> [Activity]:
Leaving the pictures aside, write out the whole listing below exactly.

——————

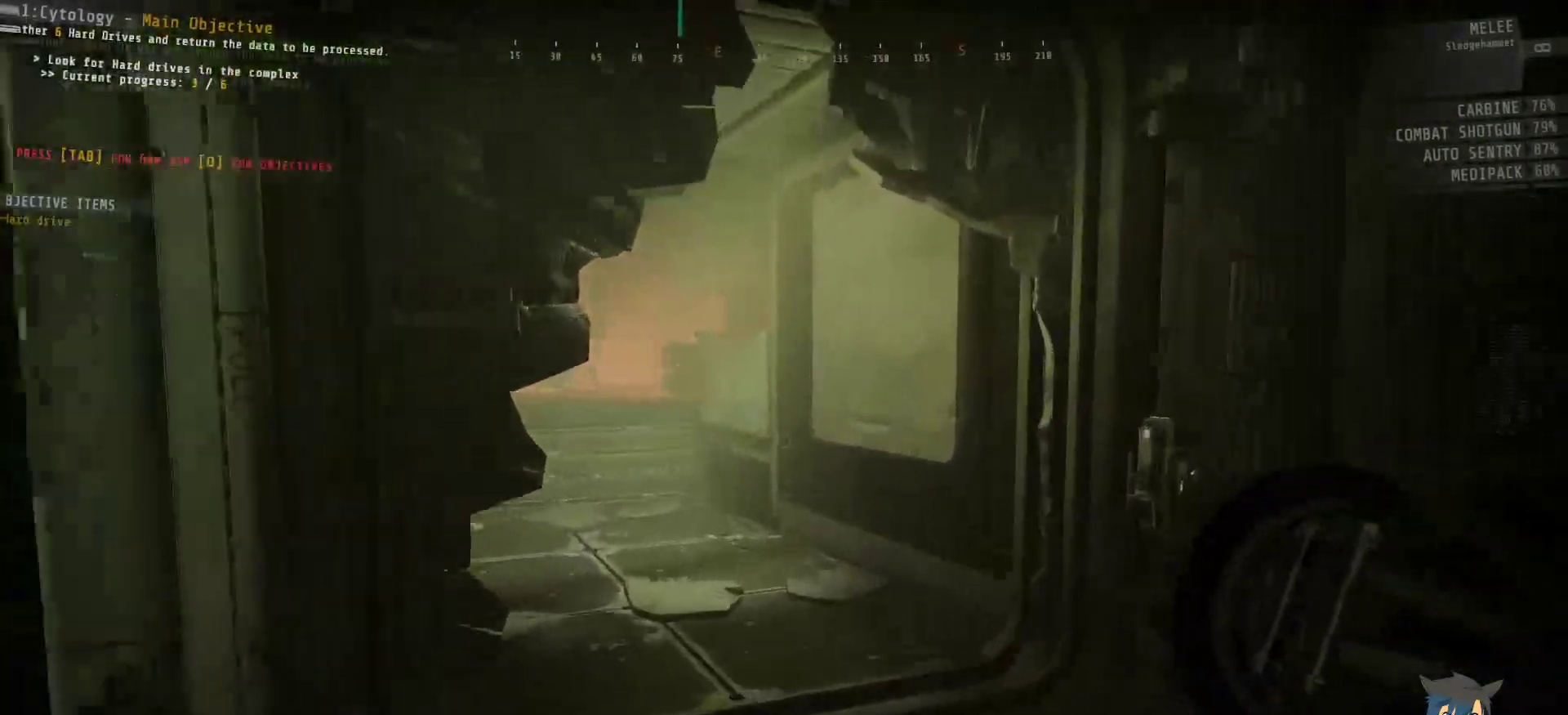
{"dt_ms": 500, "keys": ["shift", "w"], "mouse": [], "events": []}
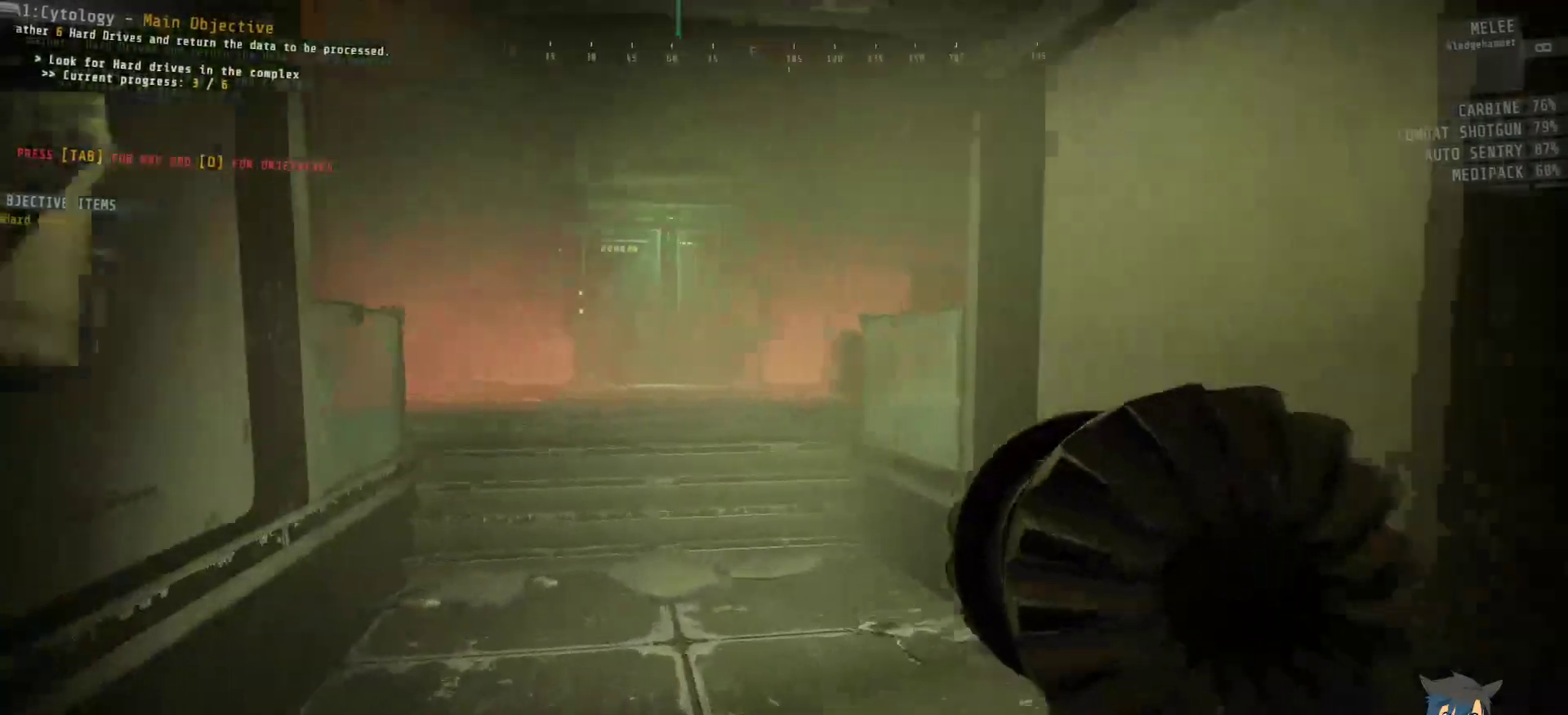
{"dt_ms": 500, "keys": ["shift", "w"], "mouse": [], "events": []}
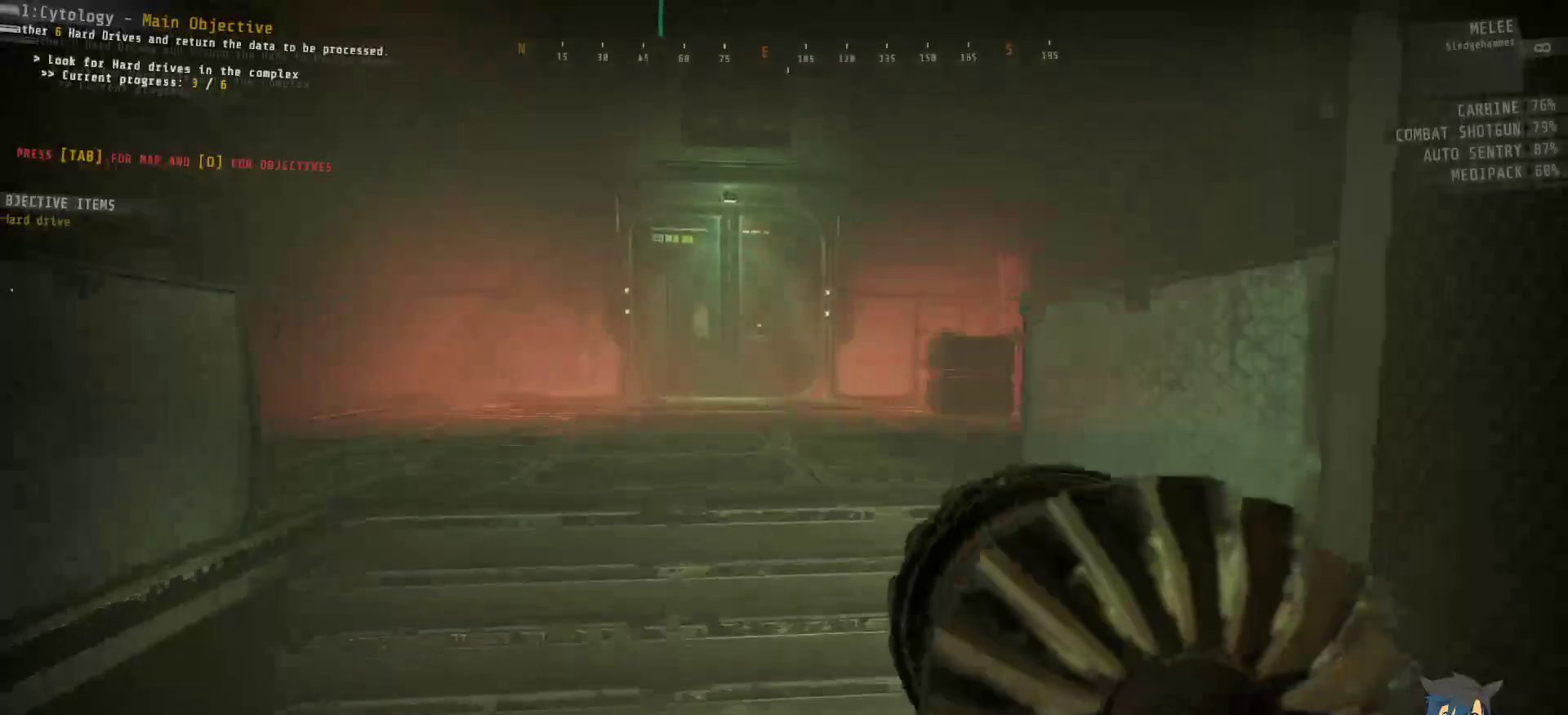
{"dt_ms": 500, "keys": ["shift", "w"], "mouse": [], "events": []}
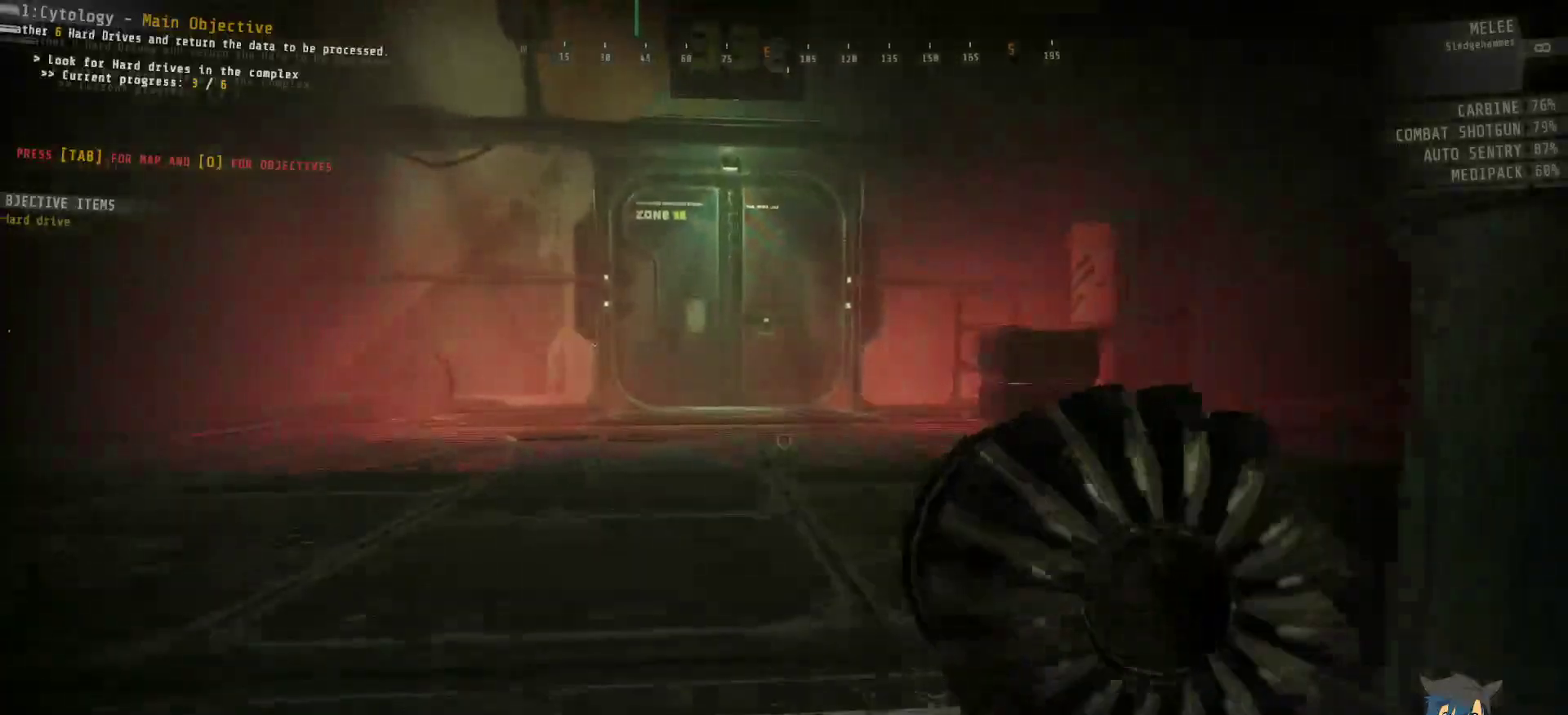
{"dt_ms": 500, "keys": ["shift", "w"], "mouse": [], "events": []}
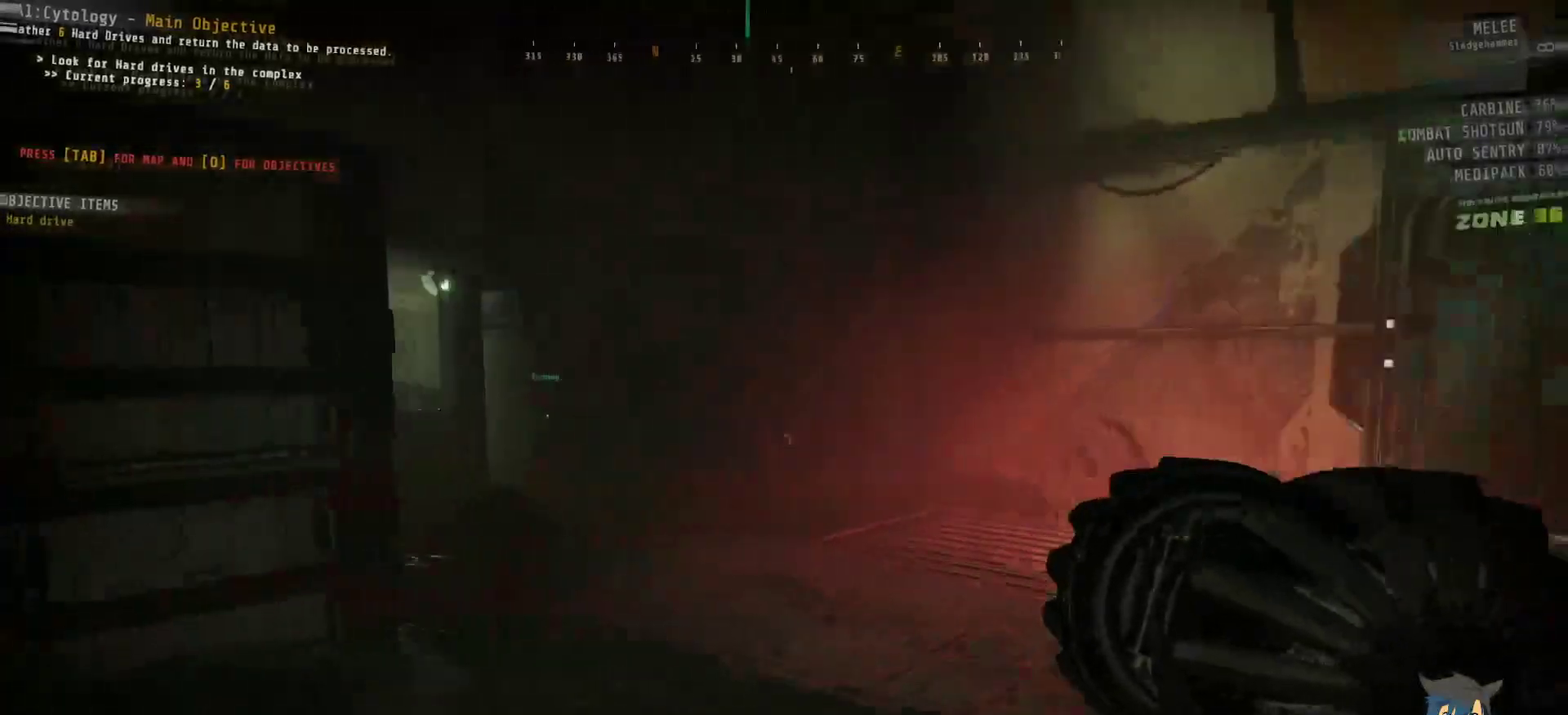
{"dt_ms": 500, "keys": ["d", "shift", "w"], "mouse": [], "events": [[50, "d", "down"]]}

——————

> [Answer to the problem]:
{"dt_ms": 500, "keys": ["shift", "w"], "mouse": [], "events": []}
{"dt_ms": 500, "keys": ["shift", "w"], "mouse": [], "events": []}
{"dt_ms": 500, "keys": ["shift", "w"], "mouse": [], "events": []}
{"dt_ms": 500, "keys": ["shift", "w"], "mouse": [], "events": []}
{"dt_ms": 500, "keys": ["d", "shift", "w"], "mouse": [], "events": [[50, "d", "down"]]}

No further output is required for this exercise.